The first of the films not to be written by the series' creator, Adam Herz, this fourth slice of American Pie is nonetheless filled to the crust with affection for his characters – an affection it assumes that its audience will share. It relies on our being so happy to hang out with the gang again, listening to them talk about how old they feel, that we won't mind the script being only mildly funny. Like most class reunions, this one is better in anticipation than in the event.

Jason Statham has never made any claim to versatility, but when it comes to kicking his way through a roomful of bad guys while growling one-liners and keeping a straight face, Statham does it better than anyone since Arnie, Bruce and Sly. He's also an idol to follically challenged men everywhere. (Not that that's relevant to me.) It's just a pity that his films are rarely worthy of his presence in them, as you'll know if you've suffered through the Transporter trilogy, Death Race, Killer Elite or The Mechanic. Thank goodness, then, for Safe, a hard-boiled New York crime thriller which is just as efficient, unpretentious, and wryly aware of its own silliness as Statham himself.

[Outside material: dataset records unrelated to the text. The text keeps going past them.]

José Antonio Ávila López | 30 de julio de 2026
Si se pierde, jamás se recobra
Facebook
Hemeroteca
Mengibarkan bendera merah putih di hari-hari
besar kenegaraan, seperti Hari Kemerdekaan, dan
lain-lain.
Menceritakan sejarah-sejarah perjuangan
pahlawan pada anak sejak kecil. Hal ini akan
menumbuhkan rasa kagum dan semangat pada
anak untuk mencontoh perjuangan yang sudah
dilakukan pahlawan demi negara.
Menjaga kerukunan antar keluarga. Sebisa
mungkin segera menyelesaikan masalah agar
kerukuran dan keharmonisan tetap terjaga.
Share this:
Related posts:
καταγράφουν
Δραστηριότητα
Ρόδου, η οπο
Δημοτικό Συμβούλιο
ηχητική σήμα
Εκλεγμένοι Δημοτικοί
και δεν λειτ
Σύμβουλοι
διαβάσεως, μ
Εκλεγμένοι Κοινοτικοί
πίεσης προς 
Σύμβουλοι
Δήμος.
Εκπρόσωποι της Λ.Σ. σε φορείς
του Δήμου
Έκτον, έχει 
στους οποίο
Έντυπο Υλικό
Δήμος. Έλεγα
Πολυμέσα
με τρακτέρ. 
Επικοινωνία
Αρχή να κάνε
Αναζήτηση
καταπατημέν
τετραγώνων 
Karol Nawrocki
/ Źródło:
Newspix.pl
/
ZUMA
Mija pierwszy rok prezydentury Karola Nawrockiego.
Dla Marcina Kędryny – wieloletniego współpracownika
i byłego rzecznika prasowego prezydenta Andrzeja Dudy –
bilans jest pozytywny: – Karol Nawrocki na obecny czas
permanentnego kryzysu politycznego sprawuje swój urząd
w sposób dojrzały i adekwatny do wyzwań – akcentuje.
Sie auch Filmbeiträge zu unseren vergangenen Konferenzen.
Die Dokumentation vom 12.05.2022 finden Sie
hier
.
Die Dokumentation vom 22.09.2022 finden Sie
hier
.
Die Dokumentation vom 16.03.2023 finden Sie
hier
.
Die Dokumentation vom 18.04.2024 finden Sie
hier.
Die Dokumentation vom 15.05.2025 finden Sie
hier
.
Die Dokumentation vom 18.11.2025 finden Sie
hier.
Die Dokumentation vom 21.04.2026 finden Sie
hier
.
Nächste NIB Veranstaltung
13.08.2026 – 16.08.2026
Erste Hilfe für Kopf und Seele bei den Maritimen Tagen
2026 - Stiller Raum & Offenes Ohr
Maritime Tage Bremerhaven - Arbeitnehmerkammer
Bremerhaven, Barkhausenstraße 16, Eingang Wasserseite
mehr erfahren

Far more sophisticated in its storytelling than any of the Transporter films, Safe starts by nipping around the globe, and back and forth in time, until we're up to speed on its characters. It may not make much sense, but the plot is packed with enough twists and revelations to keep things moving until the next well-staged shoot-out or fight scene. We meet a young maths genius (Catherine Chan) who is used as a human databank by unsavoury criminals. When she memorises a vital safe combination, she becomes a target for Russian mobsters, Chinese mobsters and corrupt policemen, who seem to be competing to see who can kill the most innocent New Yorkers. Luckily for her, Statham may not be the washed-up cage fighter he first appears to be. He may, in fact, be ... a Jason Statham character. Let battle commence.

In the arresting opening sequence of Monsieur Lazhar, a boy glimpses the hanging body of his schoolteacher through a chink in the classroom door, a scene typical of the grace and subtlety with which Philippe Falardeau's French-Canadian drama handles weighty matters. After the suicide, a new teacher arrives: a gentlemanly Algerian refugee (Mohamed Fellag) with a tragedy of his own to come to terms with. He's a descendant of many inspirational teachers in film, but unlike Robin Williams, Julia Roberts and the rest, he's more interested in doing a decent job than in changing lives. The film as a whole is just as modest, dealing intelligently with such hot topics as immigration, education, bereavement and corporal punishment, but remaining charming and amusing all the way to the home bell. Oscar-nominated in this year's Best Foreign Language category, it's one of few movies to be set in a school that don't keep trying to teach us something.

Critic's choice

Greta Gerwig leads the fragrant, Firbank-quoting maidens in Damsels in Distress, a witty, eccentric comeback from long-lost Metropolitan and Barcelona director Whit Stillman. The French screen's tough guy par excellence was Jean Gabin. A retrospective at BFI Souththbank features Marcel Carné's 1938 classic Le Quai des Brumes, with the mesmerisingly bereted Michèle Morgan.